Member of the Northern Ireland Forum
- In office 30 May 1996 – 25 April 1998
- Preceded by: Forum created
- Succeeded by: Forum abolished
- Constituency: Top-up list

Member of Belfast City Council
- In office 17 May 1989 – 21 May 1997
- Preceded by: Billy Dickson
- Succeeded by: Carmel Hanna
- Constituency: Balmoral

Personal details
- Born: Dorita Wilson 1922 Pietermaritzburg, South Africa
- Died: 31 December 2004 (aged 82) Belfast, Northern Ireland
- Political party: SDLP

= Dorita Field =

South African-born town planner and politician in Northern Ireland

Dorita Field (1922 – 31 December 2004) was a South African-born town planner and politician in Northern Ireland.

== Early life and education ==
Born as Dorita Wilson to a Protestant family in Pietermaritzburg, she studied zoology and mathematics at the University of South Africa.

== Career ==
During World War II, she served in the South African Women's Naval Service on Robben Island. While working in the medical corps, she met a Northern Irishman, Dr. Claude Field. The two married and then moved to Belfast in 1946. Field then studied social work and town planning at Queen's University Belfast, and worked in this field, going on to teach at the Rupert Stanley college of further education. She eventually becoming Director of Community Services at Belfast City Council having previously worked on the redevelopment in the Markets and the Shankill, and conducted a comparative study of the Ballymurphy and New Barnsley estates which drew correlations between rental arrears and unemployment. In this role, she developed leisure centres in Belfast. She served as president of the Royal Town Planning Institute NI from 1979 to 1980.

== Political career ==
After retiring in 1982, she spent two years in Zimbabwe, chairing a Catholic organisation documenting human rights abuses following the Zimbabwe War of Independence.

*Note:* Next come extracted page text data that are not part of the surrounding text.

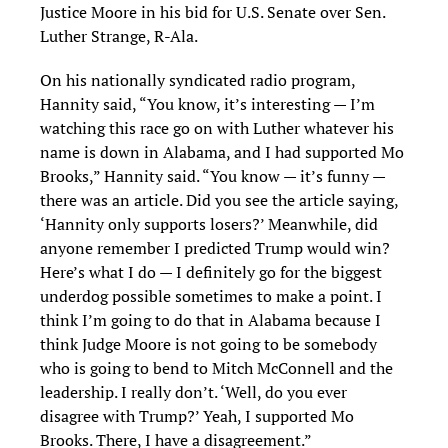
Justice Moore in his bid for U.S. Senate over Sen.
Luther Strange, R-Ala.
On his nationally syndicated radio program,
Hannity said, “You know, it’s interesting — I’m
watching this race go on with Luther whatever his
name is down in Alabama, and I had supported Mo
Brooks,” Hannity said. “You know — it’s funny —
there was an article. Did you see the article saying,
‘Hannity only supports losers?’ Meanwhile, did
anyone remember I predicted Trump would win?
Here’s what I do — I definitely go for the biggest
underdog possible sometimes to make a point. I
think I’m going to do that in Alabama because I
think Judge Moore is not going to be somebody
who is going to bend to Mitch McConnell and the
leadership. I really don’t. ‘Well, do you ever
disagree with Trump?’ Yeah, I supported Mo
Brooks. There, I have a disagreement.”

On returning to Northern Ireland, she joined the Social Democratic and Labour Party (SDLP), which she claimed was the only party standing in the democratic socialist tradition she shared. Unlike the majority of the party, she claimed not to be an Irish nationalist. She was the party treasurer in the early 1990s, and attempted to ease the party's financial issues. In 1989, she was elected to Belfast City Council, becoming the first member of a nationalist party to represent the Balmoral area. In 1993, her home was firebombed by the Ulster Freedom Fighters, on the same night that Alasdair McDonnell's house was attacked. During this period, she broke with SDLP tradition by attending Remembrance Day commemorations alongside Unionists, for which she wore both a red and a pacifist white poppy.

Field, who had campaigned against apartheid, spent three months on a European Union team monitoring the 1994 South African general election. In 1996, she was elected to the Northern Ireland Forum as one of the SDLP's two "top-up" members.

== Later life and legacy ==
Dorita Field died on New Year's Eve 2004, aged 82. She was survived by her husband, two children and grandchildren.